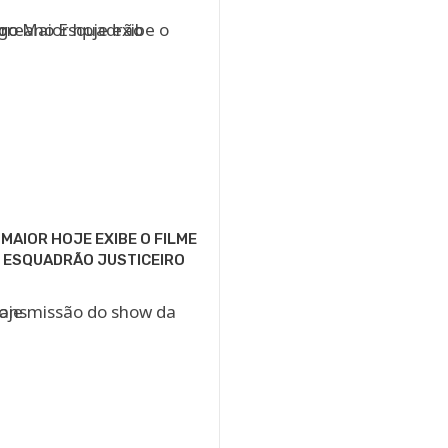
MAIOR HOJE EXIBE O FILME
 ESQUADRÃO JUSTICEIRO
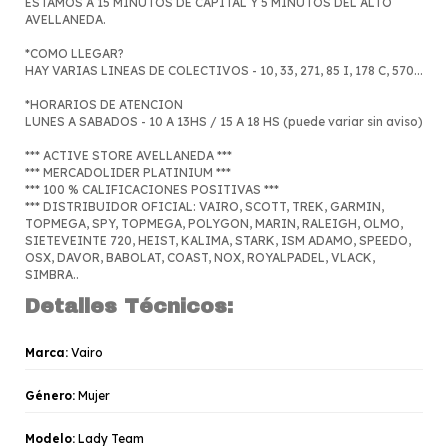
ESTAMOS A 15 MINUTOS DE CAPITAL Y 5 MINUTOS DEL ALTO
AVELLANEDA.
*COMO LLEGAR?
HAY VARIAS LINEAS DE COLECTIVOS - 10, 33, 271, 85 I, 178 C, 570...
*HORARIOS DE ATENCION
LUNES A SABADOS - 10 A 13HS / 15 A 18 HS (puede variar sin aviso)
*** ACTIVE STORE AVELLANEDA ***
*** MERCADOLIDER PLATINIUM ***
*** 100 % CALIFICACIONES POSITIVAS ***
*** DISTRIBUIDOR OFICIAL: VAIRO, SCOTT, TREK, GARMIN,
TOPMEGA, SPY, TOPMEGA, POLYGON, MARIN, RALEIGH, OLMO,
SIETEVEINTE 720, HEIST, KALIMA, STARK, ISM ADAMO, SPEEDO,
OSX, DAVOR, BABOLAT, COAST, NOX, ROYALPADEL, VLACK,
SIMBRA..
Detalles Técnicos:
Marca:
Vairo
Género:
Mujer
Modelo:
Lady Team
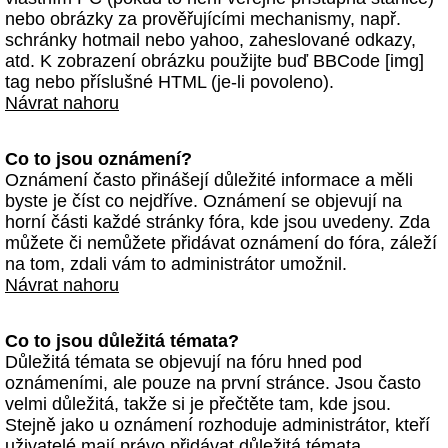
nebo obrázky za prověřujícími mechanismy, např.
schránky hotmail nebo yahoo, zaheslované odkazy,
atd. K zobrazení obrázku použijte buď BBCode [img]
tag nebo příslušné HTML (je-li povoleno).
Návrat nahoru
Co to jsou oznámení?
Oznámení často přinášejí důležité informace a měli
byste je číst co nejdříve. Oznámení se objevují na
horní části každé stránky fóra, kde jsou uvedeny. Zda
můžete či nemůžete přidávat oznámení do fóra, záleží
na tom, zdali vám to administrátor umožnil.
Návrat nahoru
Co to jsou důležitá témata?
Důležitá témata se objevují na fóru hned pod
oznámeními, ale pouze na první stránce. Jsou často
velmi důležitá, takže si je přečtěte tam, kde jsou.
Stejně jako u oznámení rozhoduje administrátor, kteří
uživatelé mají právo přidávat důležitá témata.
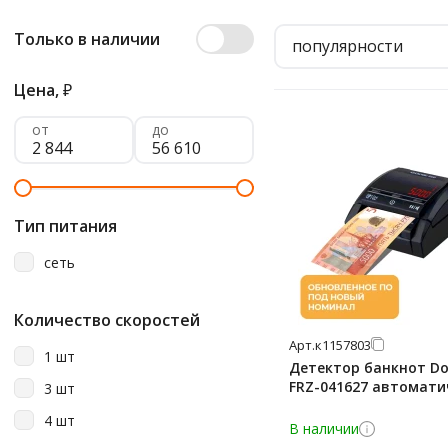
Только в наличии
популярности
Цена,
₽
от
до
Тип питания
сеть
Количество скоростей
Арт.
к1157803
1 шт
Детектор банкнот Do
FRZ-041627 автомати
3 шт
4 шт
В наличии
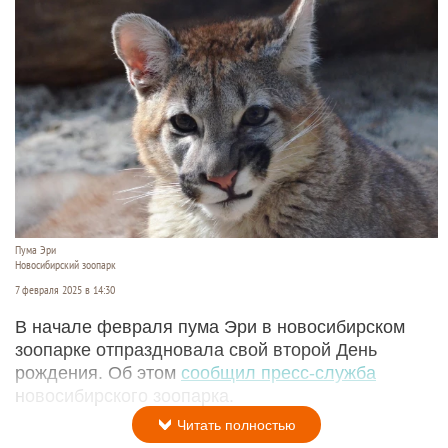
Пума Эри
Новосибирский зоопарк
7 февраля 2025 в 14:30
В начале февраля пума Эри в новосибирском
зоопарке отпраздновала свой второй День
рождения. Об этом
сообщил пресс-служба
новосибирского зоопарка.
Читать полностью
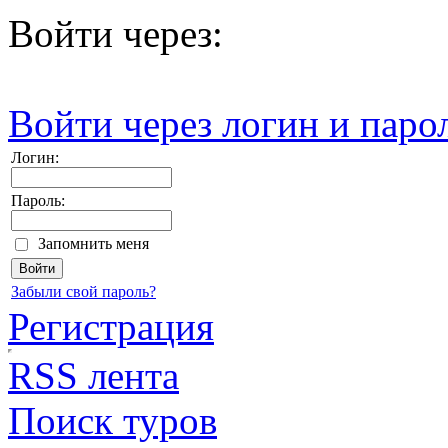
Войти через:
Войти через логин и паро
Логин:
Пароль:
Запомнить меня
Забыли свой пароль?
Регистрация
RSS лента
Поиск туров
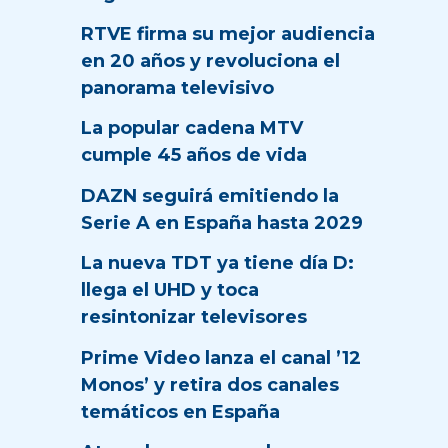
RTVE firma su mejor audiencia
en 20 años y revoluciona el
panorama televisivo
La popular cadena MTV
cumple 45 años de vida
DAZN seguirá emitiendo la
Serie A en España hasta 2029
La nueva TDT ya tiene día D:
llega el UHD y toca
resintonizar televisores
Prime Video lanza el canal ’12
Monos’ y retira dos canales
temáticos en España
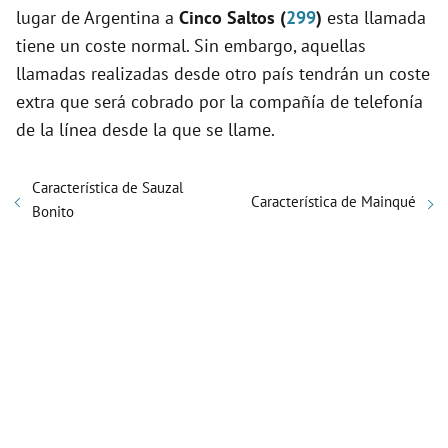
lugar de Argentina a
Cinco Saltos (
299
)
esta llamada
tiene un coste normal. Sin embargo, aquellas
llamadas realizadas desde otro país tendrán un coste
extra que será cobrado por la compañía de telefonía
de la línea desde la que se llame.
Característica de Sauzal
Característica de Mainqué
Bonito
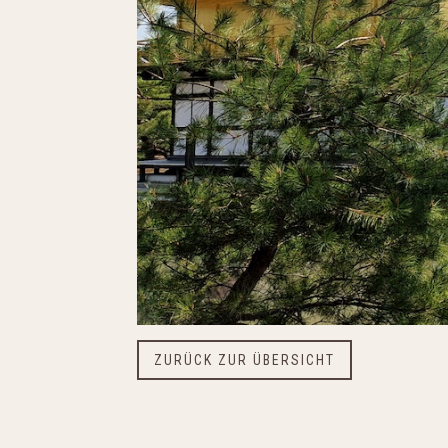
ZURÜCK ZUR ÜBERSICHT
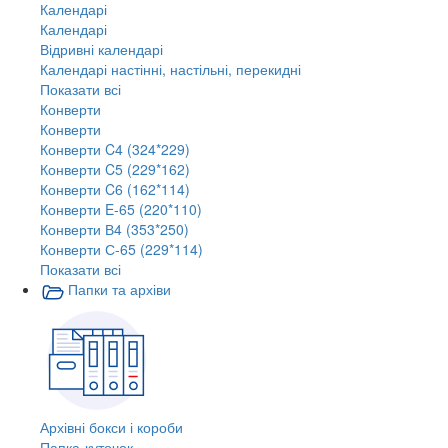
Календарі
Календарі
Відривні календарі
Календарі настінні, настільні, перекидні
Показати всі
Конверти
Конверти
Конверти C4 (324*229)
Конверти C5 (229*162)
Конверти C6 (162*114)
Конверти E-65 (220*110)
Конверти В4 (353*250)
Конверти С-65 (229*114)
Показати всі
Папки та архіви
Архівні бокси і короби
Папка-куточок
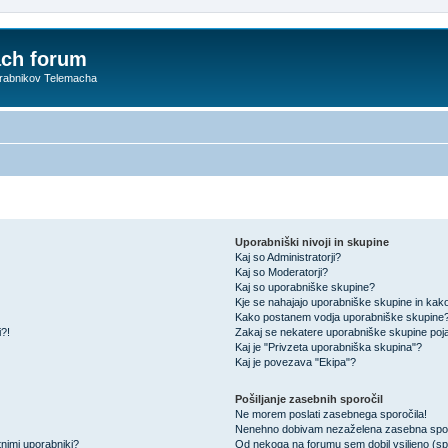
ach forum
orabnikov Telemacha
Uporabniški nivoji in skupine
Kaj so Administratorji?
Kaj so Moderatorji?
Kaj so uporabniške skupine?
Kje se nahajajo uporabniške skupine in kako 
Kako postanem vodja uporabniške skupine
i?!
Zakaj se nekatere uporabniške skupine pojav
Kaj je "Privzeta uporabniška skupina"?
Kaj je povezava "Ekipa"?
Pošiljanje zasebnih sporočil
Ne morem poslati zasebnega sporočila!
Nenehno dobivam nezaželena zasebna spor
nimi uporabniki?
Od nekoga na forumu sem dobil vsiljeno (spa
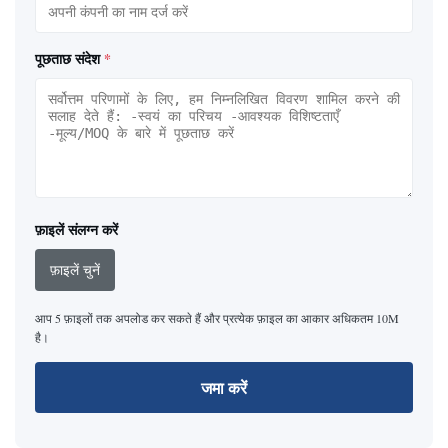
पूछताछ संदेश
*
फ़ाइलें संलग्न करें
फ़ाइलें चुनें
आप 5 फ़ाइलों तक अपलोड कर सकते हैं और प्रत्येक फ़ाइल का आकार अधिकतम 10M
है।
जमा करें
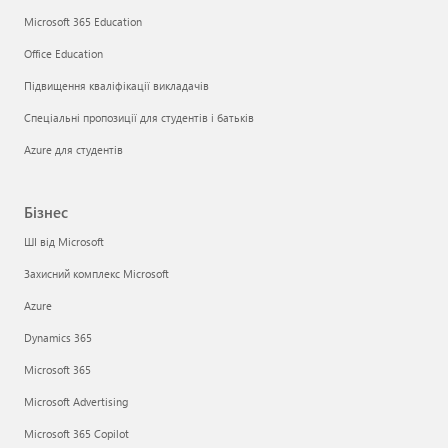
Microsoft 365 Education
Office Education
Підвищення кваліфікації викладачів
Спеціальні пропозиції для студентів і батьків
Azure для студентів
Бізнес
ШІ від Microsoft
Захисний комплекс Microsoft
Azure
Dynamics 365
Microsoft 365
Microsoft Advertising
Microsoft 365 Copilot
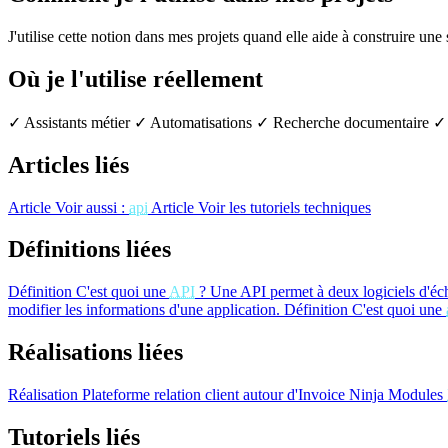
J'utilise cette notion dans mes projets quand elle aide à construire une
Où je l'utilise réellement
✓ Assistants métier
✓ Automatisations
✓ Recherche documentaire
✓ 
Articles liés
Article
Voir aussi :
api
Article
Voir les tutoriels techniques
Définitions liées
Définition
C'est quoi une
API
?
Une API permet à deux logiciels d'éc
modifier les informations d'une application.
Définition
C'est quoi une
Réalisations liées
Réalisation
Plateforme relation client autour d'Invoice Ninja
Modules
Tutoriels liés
★ ★ ★ ★
> About this exercise
Omit every picture, then reproduce the rest of the listing exactly.

> Answer section
MAIOR HOJE EXIBE O FILME
 ESQUADRÃO JUSTICEIRO
ESTAMOS A 15 MINUTOS DE CAPITAL Y 5 MINUTOS DEL ALTO
AVELLANEDA.
*COMO LLEGAR?
HAY VARIAS LINEAS DE COLECTIVOS - 10, 33, 271, 85 I, 178 C, 570...
*HORARIOS DE ATENCION
LUNES A SABADOS - 10 A 13HS / 15 A 18 HS (puede variar sin aviso)
*** ACTIVE STORE AVELLANEDA ***
*** MERCADOLIDER PLATINIUM ***
*** 100 % CALIFICACIONES POSITIVAS ***
*** DISTRIBUIDOR OFICIAL: VAIRO, SCOTT, TREK, GARMIN,
TOPMEGA, SPY, TOPMEGA, POLYGON, MARIN, RALEIGH, OLMO,
SIETEVEINTE 720, HEIST, KALIMA, STARK, ISM ADAMO, SPEEDO,
OSX, DAVOR, BABOLAT, COAST, NOX, ROYALPADEL, VLACK,
SIMBRA..
Detalles Técnicos:
Marca:
Vairo
Género:
Mujer
Modelo:
Lady Team
nebo obrázky za prověřujícími mechanismy, např.
schránky hotmail nebo yahoo, zaheslované odkazy,
atd. K zobrazení obrázku použijte buď BBCode [img]
tag nebo příslušné HTML (je-li povoleno).
Návrat nahoru
Co to jsou oznámení?
Oznámení často přinášejí důležité informace a měli
byste je číst co nejdříve. Oznámení se objevují na
horní části každé stránky fóra, kde jsou uvedeny. Zda
můžete či nemůžete přidávat oznámení do fóra, záleží
na tom, zdali vám to administrátor umožnil.
Návrat nahoru
Co to jsou důležitá témata?
Důležitá témata se objevují na fóru hned pod
oznámeními, ale pouze na první stránce. Jsou často
velmi důležitá, takže si je přečtěte tam, kde jsou.
Stejně jako u oznámení rozhoduje administrátor, kteří
uživatelé mají právo přidávat důležitá témata.
Только в наличии
популярности
Цена,
₽
от
до
Тип питания
сеть
Количество скоростей
Арт.
к1157803
1 шт
Детектор банкнот Do
FRZ-041627 автомати
3 шт
4 шт
В наличии
Пума Эри
Новосибирский зоопарк
7 февраля 2025 в 14:30
В начале февраля пума Эри в новосибирском
зоопарке отпраздновала свой второй День
рождения. Об этом
сообщил пресс-служба
новосибирского зоопарка.
Читать полностью
Войти через:
Войти через логин и паро
Логин:
Пароль:
Запомнить меня
Забыли свой пароль?
Регистрация
RSS лента
Поиск туров
RTVE firma su mejor audiencia
en 20 años y revoluciona el
panorama televisivo
La popular cadena MTV
cumple 45 años de vida
DAZN seguirá emitiendo la
Serie A en España hasta 2029
La nueva TDT ya tiene día D:
llega el UHD y toca
resintonizar televisores
Prime Video lanza el canal ’12
Monos’ y retira dos canales
temáticos en España
lugar de Argentina a
Cinco Saltos (
299
)
esta llamada
tiene un coste normal. Sin embargo, aquellas
llamadas realizadas desde otro país tendrán un coste
extra que será cobrado por la compañía de telefonía
de la línea desde la que se llame.
Característica de Sauzal
Característica de Mainqué
Bonito
ZURÜCK ZUR ÜBERSICHT
Календарі
Календарі
Відривні календарі
Календарі настінні, настільні, перекидні
Показати всі
Конверти
Конверти
Конверти C4 (324*229)
Конверти C5 (229*162)
Конверти C6 (162*114)
Конверти E-65 (220*110)
Конверти В4 (353*250)
Конверти С-65 (229*114)
Показати всі
Папки та архіви
Архівні бокси і короби
Папка-куточок
ach forum
orabnikov Telemacha
Uporabniški nivoji in skupine
Kaj so Administratorji?
Kaj so Moderatorji?
Kaj so uporabniške skupine?
Kje se nahajajo uporabniške skupine in kako 
Kako postanem vodja uporabniške skupine
i?!
Zakaj se nekatere uporabniške skupine pojav
Kaj je "Privzeta uporabniška skupina"?
Kaj je povezava "Ekipa"?
Pošiljanje zasebnih sporočil
Ne morem poslati zasebnega sporočila!
Nenehno dobivam nezaželena zasebna spor
nimi uporabniki?
Od nekoga na forumu sem dobil vsiljeno (spa
पूछताछ संदेश
*
फ़ाइलें संलग्न करें
फ़ाइलें चुनें
आप 5 फ़ाइलों तक अपलोड कर सकते हैं और प्रत्येक फ़ाइल का आकार अधिकतम 10M
है।
जमा करें
Microsoft 365 Education
Office Education
Підвищення кваліфікації викладачів
Спеціальні пропозиції для студентів і батьків
Azure для студентів
Бізнес
ШІ від Microsoft
Захисний комплекс Microsoft
Azure
Dynamics 365
Microsoft 365
Microsoft Advertising
Microsoft 365 Copilot
J'utilise cette notion dans mes projets quand elle aide à construire une
Où je l'utilise réellement
✓ Assistants métier
✓ Automatisations
✓ Recherche documentaire
✓ 
Articles liés
Article
Voir aussi :
api
Article
Voir les tutoriels techniques
Définitions liées
Définition
C'est quoi une
API
?
Une API permet à deux logiciels d'éc
modifier les informations d'une application.
Définition
C'est quoi une
Réalisations liées
Réalisation
Plateforme relation client autour d'Invoice Ninja
Modules
Tutoriels liés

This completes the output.